À partir de 2016, quelque chose a changé. La fréquence des sécheresses estivales prolongées a augmenté, et avec elle l'intensité des mouvements de sol. Entre 2016 et 2020, le coût annuel moyen du RGA a plus que doublé pour atteindre environ 1 milliard d'euros par an. Puis 2022 a tout changé : l'épisode de sécheresse exceptionnel de cet été a généré à lui seul 3,5 milliards d'euros de sinistres RGA.
400 M€
par an — coût moyen 1989–2015
1 Md€
par an — coût moyen 2016–2020
3,5 Md€
en une seule année — 2022
Ce n'est pas une anomalie statistique. C'est la confirmation d'une tendance : depuis 2000, le coût du RGA a progressé de +23%. Et selon les projections climatiques, le RGA est aujourd'hui le péril pour lequel la croissance projetée à l'horizon 2050 est la plus forte parmi tous les risques naturels.

Pourquoi cette dérive est différente des inondations
Les inondations coûtent cher aussi. Mais leur coût, s'il augmente, reste davantage lié à la valeur des biens exposés qu'à une aggravation mécanique du phénomène. Le RGA, lui, s'aggrave structurellement : les sécheresses sont de plus en plus longues et de plus en plus intenses, ce qui signifie que le sol se rétracte plus profondément et que les cycles retrait-gonflement deviennent plus violents.
"Quand un milliard devient récurrent, ce n'est plus un sinistre majeur. C'est une nouvelle normalité." Cette phrase, utilisée pour décrire la réalité du RGA du point de vue des assureurs, s'applique tout autant à votre maison : chaque été de sécheresse laisse des traces dans les fondations. Ces traces s'accumulent.
Les inondations frappent fort et reculent. La sécheresse géotechnique — terme technique pour désigner les dommages RGA — s'installe. Un sol argileux qui a subi plusieurs sécheresses successives ne retrouve jamais tout à fait son état initial. Les dommages sont progressifs et cumulatifs.

Ce que ça change concrètement pour votre maison
Le régime Cat Nat (Catastrophes Naturelles), financé en partie par une surprime sur toutes les assurances habitation, va devoir absorber cette nouvelle réalité. Les cotisations ont déjà augmenté. Elles continueront d'augmenter.
Mais il y a plus immédiat : depuis la loi Élan, tout propriétaire qui vend un bien ayant subi un sinistre reconnu Cat Nat doit le déclarer à l'acheteur. Si votre maison a été indemnisée pour des dégâts RGA, cette information figure dans le dossier de vente et peut se négocier à la baisse. Dans certaines zones très exposées, les décotes liées au RGA atteignent déjà 10 à 20% de la valeur du bien.
Et puis il y a la réalité des travaux. Une fissure superficielle traitée tôt coûte quelques centaines d'euros. Une fissure structurelle, quelques milliers. Une reprise en sous-œuvre avec micropieux : entre 20 000 et 100 000 euros. Le coût n'est pas lié à la gravité initiale du problème — il est lié au moment où l'on intervient.

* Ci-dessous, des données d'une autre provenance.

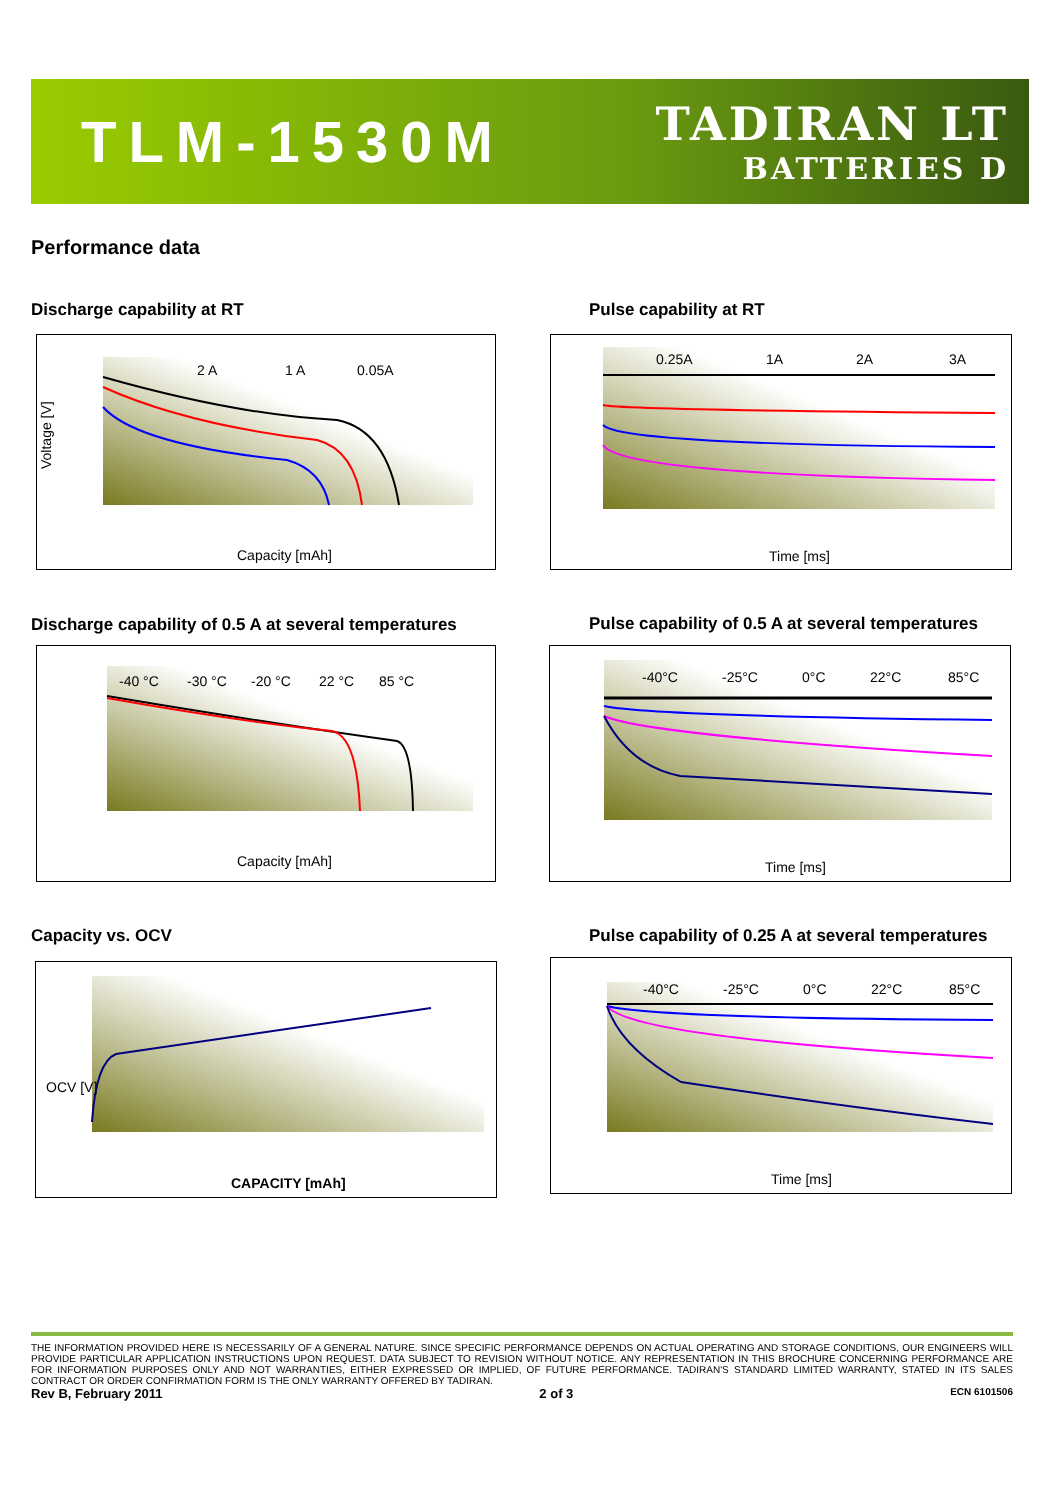TLM-1530M
TADIRAN LT
BATTERIES D
Performance data
Discharge capability at RT Pulse capability at RT
Voltage [V]
2 A
1 A
0.05A
Capacity [mAh]
0.25A
1A
2A
3A
Time [ms]
Discharge capability of 0.5 A at several temperatures
Pulse capability of 0.5 A at several temperatures
-40 °C
-30 °C
-20 °C
22 °C
85 °C
Capacity [mAh]
-40°C
-25°C
0°C
22°C
85°C
Time [ms]
Capacity vs. OCV
Pulse capability of 0.25 A at several temperatures
OCV [V]
CAPACITY [mAh]
-40°C
-25°C
0°C
22°C
85°C
Time [ms]
THE INFORMATION PROVIDED HERE IS NECESSARILY OF A GENERAL NATURE. SINCE SPECIFIC PERFORMANCE DEPENDS ON ACTUAL OPERATING AND STORAGE CONDITIONS, OUR ENGINEERS WILL PROVIDE PARTICULAR APPLICATION INSTRUCTIONS UPON REQUEST. DATA SUBJECT TO REVISION WITHOUT NOTICE. ANY REPRESENTATION IN THIS BROCHURE CONCERNING PERFORMANCE ARE FOR INFORMATION PURPOSES ONLY AND NOT WARRANTIES, EITHER EXPRESSED OR IMPLIED, OF FUTURE PERFORMANCE. TADIRAN'S STANDARD LIMITED WARRANTY, STATED IN ITS SALES CONTRACT OR ORDER CONFIRMATION FORM IS THE ONLY WARRANTY OFFERED BY TADIRAN.
Rev B, February 2011 2 of 3 ECN 6101506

La fenêtre préventive se referme. Tant que les fondations sont intactes, une solution de régulation hydrique du sol coûte entre 2 000 et 8 000 euros. Une fois que les dommages structurels sont là, cette option n'existe plus. Il ne reste que la réparation.
Ce que les chiffres de 2022 disent en creux, c'est que des centaines de milliers de propriétaires ont attendu trop longtemps. Ils ont subi une sécheresse exceptionnelle sur un sol déjà fragilisé par des années de cycles répétés. Leur maison n'était pas prête.
Ce que vous pouvez faire maintenant
La première étape est de connaître votre niveau de risque réel. Pas le risque générique de votre commune — les données officielles sont souvent trop agrégées pour être utiles à l'échelle d'une maison individuelle. Il faut croiser l'adresse exacte avec les données nationales RGA, la nature du sol, et les caractéristiques de votre construction.
Si vous êtes en zone de risque moyen à élevé, la question n'est pas "est-ce que ça va m'arriver ?" mais "quand est-ce que ça va commencer à être visible ?". Les dommages RGA sont presque toujours en cours, même quand on ne les voit pas encore.
Agir avant que les premiers signes apparaissent, c'est la seule façon de rester dans la logique préventive — et dans le budget préventif.